Date Completed: January 20 2016
Page Length: 308
Goodreads

The quote I chose for this post  didn’t jump out at me when reading The Heart Goes Last however, on rereading it in isolation I realised it touched on an issue of modern society that has troubled me for some time… Apathy. A lot of writers, bloggers, journalists have commented on the state of apathy in today’s youth and even middle aged so I won’t go into it except in relation to the novel.
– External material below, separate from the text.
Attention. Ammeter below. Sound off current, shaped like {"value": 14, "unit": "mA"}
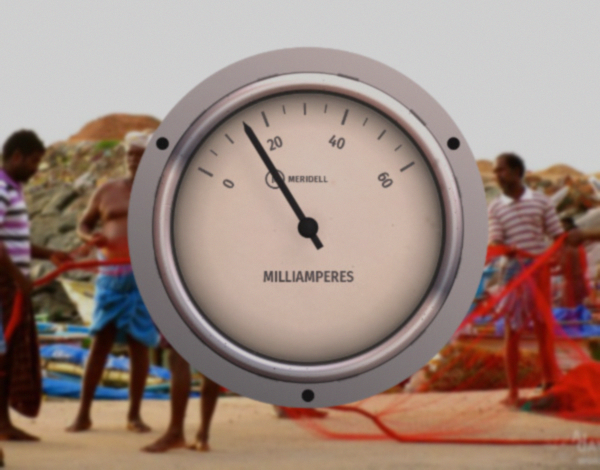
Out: {"value": 15, "unit": "mA"}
While I found The Heart Goes Last an enjoyable read I struggled at times to understand the point. I felt a lot of the dystopian tropes and moral quandaries to be ones I’d seen before. Perhaps that doesn’t matter, because perhaps that isn’t the point. Perhaps in freeing itself from attempts to do something new in Sci Fi it’s saying something new about society. At first I tried to find something to challenge my beliefs about body politics and mind control and came up short. With reflection on the above quote and the ultimate resolution of the novel I’ve decided that (for me) the crux of the novel is about apathy. Apathy in relationships and apathy in society, and how we would rather deny our own agency than take on the overwhelming task of making a difference (a difference that doesn’t even seem possible). Because it’s easier to believe we have no choice.

So while I was initially dissatisfied when I finished The Heart Goes Last I wasn’t able to stop thinking about it since, and isn’t that the sign of a good novel.